- Document passage -

*** Begin section ***

The first Pericles is the Pericles of the Oration alone: the Pericles in the History. This Pericles embodies the partial perspective of tragedy's protagonists. His Funeral Oration offers an idealized view of Athens and demands little of its audience. Lacking a critical perspective sufficient to balance its jingoistic militarism, the speech simply serves to perpetuate the basest instincts of the Athenian people, diminishing their capacity for critical reflection, and hastening them down the road to ruin. It is a further measure of the sophistication of Thucydides' work that the pathos of this Pericles is intensified by his apparent struggle to understand his status as a character in an historical drama. There are several occasions on which this Pericles, like Oedipus, comes close—but not close enough—to understanding his fate. Two such moments occur when he attempts to inject some restraint into the Oration, but is ultimately overwhelmed by the weight of its conventions. Pericles says of his oratorical predecessors: “It seemed to them a mark of honor to our soldiers who have fallen in the war that a speech should be made over them. I do not agree. These men have shown themselves valiant in action, and it would be enough, I think for their glories to be proclaimed in action, as you have done as this funeral organized by the state” (Thucydides 1972, 144). What might be intended as a note of caution becomes, in the context of the oration and its surrounding ceremonies, a kind of occupatio: a way of multiplying the efficacy of words by denying their value. Consequently, when this Pericles later claims that the Athenians “do not think there is an incompatibility between words and deeds” (147), even as he has undermined this claim at the outset of his speech, the interpretive demand that this claim makes on its audience is restricted to suggesting a purpose of the Oration greater than eulogizing the dead: the glorification of Athens. Any notes of caution struck by the speaker are distorted by the kind of patriotism engendered by the Oration absent an awareness of its Dionysian context. As with any tragic protagonist, the words of the Pericles in the History have unintended consequences: they do so because he lacks the perspective offered by the Pericles of the History.

*** End section ***

- Task item -
Could you write out the entire passage on Pericles above, word for word?

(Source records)
*** Begin section ***

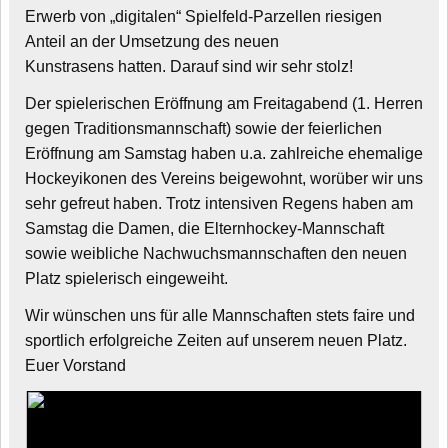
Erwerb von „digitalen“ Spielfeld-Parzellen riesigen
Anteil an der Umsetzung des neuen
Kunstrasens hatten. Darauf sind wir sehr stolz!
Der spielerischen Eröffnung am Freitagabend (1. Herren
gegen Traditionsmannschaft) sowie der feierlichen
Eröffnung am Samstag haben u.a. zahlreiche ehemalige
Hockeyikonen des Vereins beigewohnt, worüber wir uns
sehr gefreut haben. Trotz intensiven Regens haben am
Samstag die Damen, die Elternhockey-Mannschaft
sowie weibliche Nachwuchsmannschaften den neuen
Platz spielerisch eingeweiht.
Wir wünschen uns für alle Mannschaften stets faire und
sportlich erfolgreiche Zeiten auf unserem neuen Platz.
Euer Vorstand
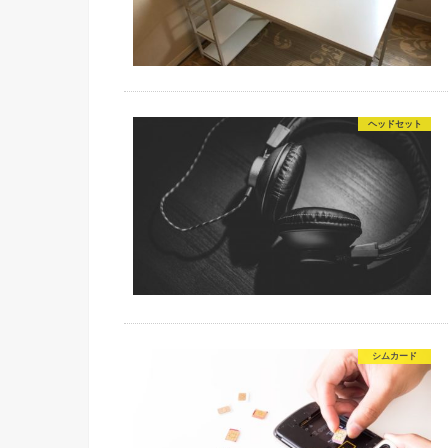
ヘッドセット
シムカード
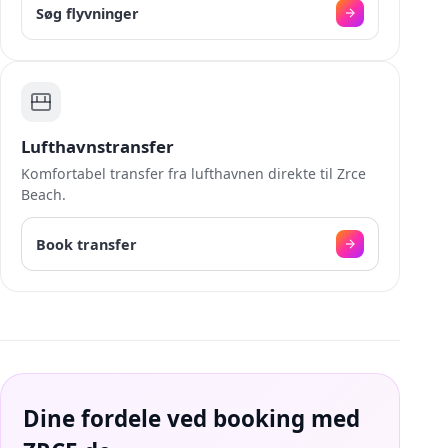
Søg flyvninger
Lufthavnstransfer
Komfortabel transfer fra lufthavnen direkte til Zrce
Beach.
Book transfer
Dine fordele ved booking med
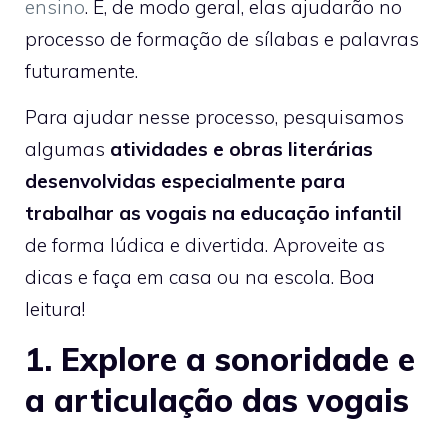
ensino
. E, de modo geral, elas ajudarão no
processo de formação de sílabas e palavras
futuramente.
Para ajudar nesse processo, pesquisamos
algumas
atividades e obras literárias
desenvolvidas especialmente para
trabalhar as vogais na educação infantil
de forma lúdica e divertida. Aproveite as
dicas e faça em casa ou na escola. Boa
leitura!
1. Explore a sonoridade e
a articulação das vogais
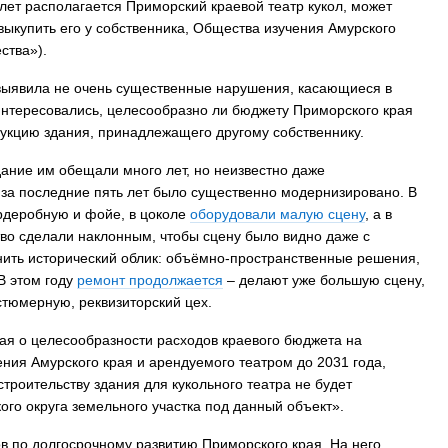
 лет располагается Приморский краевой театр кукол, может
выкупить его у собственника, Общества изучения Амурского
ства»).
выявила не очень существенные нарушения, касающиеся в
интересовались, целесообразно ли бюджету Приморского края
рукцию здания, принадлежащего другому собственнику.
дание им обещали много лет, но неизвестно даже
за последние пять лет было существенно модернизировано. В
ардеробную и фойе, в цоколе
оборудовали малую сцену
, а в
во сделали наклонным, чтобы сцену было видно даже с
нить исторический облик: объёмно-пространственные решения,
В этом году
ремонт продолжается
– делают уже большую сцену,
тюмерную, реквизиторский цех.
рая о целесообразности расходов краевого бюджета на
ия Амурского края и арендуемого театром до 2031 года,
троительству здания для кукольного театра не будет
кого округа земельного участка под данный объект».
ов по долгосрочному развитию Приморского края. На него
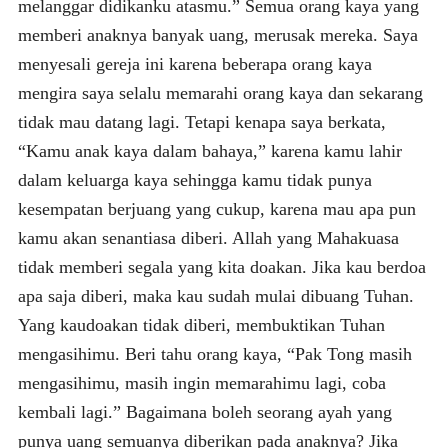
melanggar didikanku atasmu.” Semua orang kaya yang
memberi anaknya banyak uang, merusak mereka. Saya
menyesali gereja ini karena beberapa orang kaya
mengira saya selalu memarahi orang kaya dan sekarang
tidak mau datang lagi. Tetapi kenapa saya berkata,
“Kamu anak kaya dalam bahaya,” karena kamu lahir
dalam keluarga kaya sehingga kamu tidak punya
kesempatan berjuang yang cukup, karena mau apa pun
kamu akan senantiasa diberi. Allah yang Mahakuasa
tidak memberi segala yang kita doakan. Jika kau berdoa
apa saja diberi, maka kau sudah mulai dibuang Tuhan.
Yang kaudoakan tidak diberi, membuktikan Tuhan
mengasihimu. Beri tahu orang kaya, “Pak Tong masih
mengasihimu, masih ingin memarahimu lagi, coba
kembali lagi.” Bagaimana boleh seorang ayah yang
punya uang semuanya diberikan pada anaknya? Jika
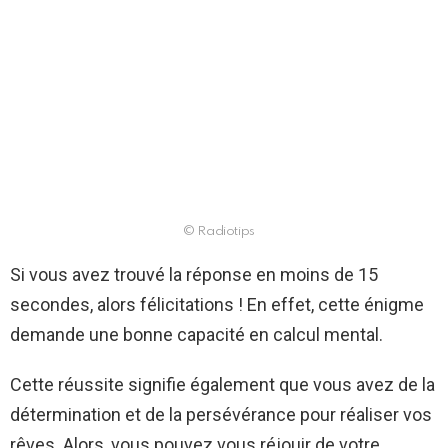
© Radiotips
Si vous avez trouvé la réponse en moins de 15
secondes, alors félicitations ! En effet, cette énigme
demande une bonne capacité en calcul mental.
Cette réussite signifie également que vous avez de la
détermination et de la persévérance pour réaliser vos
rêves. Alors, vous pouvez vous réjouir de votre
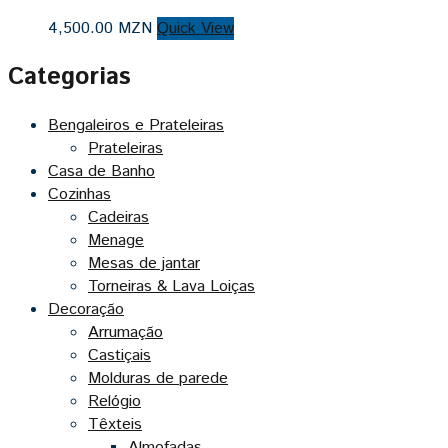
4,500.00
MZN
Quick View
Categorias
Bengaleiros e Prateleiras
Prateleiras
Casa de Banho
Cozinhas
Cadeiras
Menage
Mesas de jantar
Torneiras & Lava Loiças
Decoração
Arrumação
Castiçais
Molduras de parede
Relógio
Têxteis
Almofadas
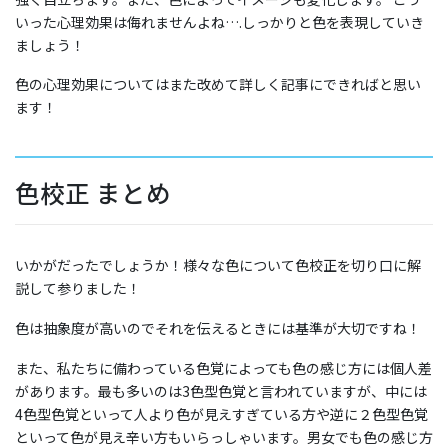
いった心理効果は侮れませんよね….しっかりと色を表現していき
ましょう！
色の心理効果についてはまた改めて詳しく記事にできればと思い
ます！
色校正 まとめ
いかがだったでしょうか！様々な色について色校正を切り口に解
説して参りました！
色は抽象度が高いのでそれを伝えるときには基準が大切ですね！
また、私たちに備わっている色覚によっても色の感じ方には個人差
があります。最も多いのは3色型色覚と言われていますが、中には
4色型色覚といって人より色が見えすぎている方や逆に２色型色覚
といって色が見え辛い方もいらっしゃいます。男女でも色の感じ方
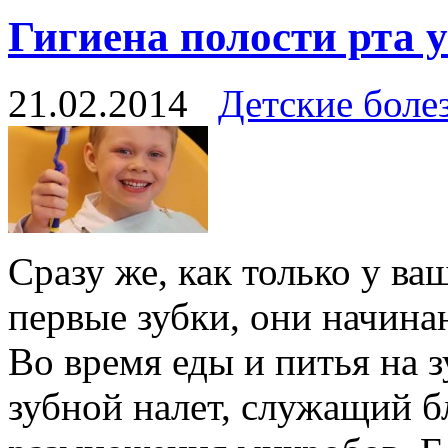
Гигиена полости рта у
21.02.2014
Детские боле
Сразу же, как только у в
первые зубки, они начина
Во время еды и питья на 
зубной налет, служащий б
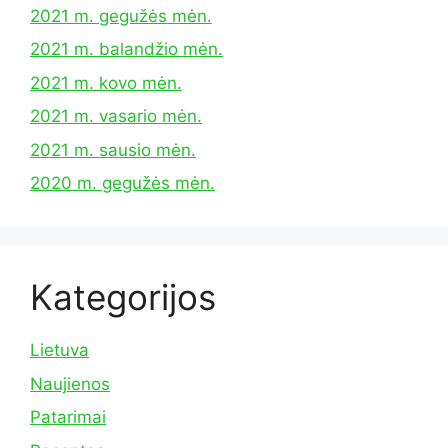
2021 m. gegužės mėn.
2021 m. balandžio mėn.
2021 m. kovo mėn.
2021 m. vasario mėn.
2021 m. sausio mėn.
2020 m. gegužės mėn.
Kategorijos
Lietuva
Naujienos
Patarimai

*** End section ***
*** Begin section ***

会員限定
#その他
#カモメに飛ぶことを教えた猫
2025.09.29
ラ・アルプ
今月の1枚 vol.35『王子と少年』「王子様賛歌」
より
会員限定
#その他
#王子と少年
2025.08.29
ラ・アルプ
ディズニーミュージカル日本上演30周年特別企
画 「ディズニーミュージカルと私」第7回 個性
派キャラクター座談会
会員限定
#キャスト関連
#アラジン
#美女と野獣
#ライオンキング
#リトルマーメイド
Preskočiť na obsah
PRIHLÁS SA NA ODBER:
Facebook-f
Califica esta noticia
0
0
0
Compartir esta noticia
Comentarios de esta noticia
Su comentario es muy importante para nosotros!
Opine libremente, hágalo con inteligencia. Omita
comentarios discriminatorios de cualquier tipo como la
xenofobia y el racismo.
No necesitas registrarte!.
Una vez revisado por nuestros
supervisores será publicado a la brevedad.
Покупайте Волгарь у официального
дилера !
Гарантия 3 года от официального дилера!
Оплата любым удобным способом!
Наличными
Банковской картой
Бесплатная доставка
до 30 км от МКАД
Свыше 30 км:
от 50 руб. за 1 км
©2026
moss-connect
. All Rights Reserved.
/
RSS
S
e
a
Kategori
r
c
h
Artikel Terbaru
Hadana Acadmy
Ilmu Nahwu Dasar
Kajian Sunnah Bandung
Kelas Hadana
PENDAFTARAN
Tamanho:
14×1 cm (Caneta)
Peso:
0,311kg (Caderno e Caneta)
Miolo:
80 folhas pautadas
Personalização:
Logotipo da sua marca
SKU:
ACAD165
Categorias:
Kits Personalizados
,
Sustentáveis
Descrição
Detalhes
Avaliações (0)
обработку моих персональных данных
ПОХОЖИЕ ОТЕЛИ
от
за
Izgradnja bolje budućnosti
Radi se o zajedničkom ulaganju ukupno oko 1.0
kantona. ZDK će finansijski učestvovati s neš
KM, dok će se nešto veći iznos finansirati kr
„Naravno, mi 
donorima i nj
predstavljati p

*** End section ***
*** Begin section ***

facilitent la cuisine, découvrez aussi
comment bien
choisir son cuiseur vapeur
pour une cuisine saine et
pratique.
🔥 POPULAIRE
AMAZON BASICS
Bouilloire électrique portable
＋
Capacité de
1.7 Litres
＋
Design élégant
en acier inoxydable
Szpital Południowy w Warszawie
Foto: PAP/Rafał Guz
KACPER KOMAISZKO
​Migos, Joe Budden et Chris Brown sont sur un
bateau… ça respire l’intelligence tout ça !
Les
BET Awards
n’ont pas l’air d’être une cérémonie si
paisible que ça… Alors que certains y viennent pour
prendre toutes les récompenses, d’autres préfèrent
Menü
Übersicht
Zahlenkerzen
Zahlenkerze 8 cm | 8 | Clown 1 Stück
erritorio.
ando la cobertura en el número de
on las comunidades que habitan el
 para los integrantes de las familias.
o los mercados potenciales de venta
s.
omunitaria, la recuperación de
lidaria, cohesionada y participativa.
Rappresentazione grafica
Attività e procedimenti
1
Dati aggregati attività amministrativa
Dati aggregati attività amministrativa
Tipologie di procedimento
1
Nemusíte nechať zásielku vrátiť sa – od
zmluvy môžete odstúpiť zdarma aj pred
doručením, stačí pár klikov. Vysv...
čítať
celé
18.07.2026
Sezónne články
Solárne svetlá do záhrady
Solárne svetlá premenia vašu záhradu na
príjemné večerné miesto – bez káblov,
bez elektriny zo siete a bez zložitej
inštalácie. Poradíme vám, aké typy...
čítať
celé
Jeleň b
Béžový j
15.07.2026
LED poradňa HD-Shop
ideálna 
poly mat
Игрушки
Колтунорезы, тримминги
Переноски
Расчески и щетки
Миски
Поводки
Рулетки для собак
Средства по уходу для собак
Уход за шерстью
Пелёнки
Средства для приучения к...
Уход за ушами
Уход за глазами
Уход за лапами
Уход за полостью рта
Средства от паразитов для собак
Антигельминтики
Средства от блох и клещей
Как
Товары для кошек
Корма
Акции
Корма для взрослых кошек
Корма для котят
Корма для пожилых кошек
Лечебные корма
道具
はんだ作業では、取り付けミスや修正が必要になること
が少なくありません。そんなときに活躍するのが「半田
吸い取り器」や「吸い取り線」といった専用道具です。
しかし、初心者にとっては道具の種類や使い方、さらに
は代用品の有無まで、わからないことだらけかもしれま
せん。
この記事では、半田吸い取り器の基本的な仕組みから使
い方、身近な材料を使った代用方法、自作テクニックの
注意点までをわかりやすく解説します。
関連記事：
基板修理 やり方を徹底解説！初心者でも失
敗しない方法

*** End section ***

- Task response -
The first Pericles is the Pericles of the Oration alone: the Pericles in the History. This Pericles embodies the partial perspective of tragedy's protagonists. His Funeral Oration offers an idealized view of Athens and demands little of its audience. Lacking a critical perspective sufficient to balance its jingoistic militarism, the speech simply serves to perpetuate the basest instincts of the Athenian people, diminishing their capacity for critical reflection, and hastening them down the road to ruin. It is a further measure of the sophistication of Thucydides' work that the pathos of this Pericles is intensified by his apparent struggle to understand his status as a character in an historical drama. There are several occasions on which this Pericles, like Oedipus, comes close—but not close enough—to understanding his fate. Two such moments occur when he attempts to inject some restraint into the Oration, but is ultimately overwhelmed by the weight of its conventions. Pericles says of his oratorical predecessors: “It seemed to them a mark of honor to our soldiers who have fallen in the war that a speech should be made over them. I do not agree. These men have shown themselves valiant in action, and it would be enough, I think for their glories to be proclaimed in action, as you have done as this funeral organized by the state” (Thucydides 1972, 144). What might be intended as a note of caution becomes, in the context of the oration and its surrounding ceremonies, a kind of occupatio: a way of multiplying the efficacy of words by denying their value. Consequently, when this Pericles later claims that the Athenians “do not think there is an incompatibility between words and deeds” (147), even as he has undermined this claim at the outset of his speech, the interpretive demand that this claim makes on its audience is restricted to suggesting a purpose of the Oration greater than eulogizing the dead: the glorification of Athens. Any notes of caution struck by the speaker are distorted by the kind of patriotism engendered by the Oration absent an awareness of its Dionysian context. As with any tragic protagonist, the words of the Pericles in the History have unintended consequences: they do so because he lacks the perspective offered by the Pericles of the History.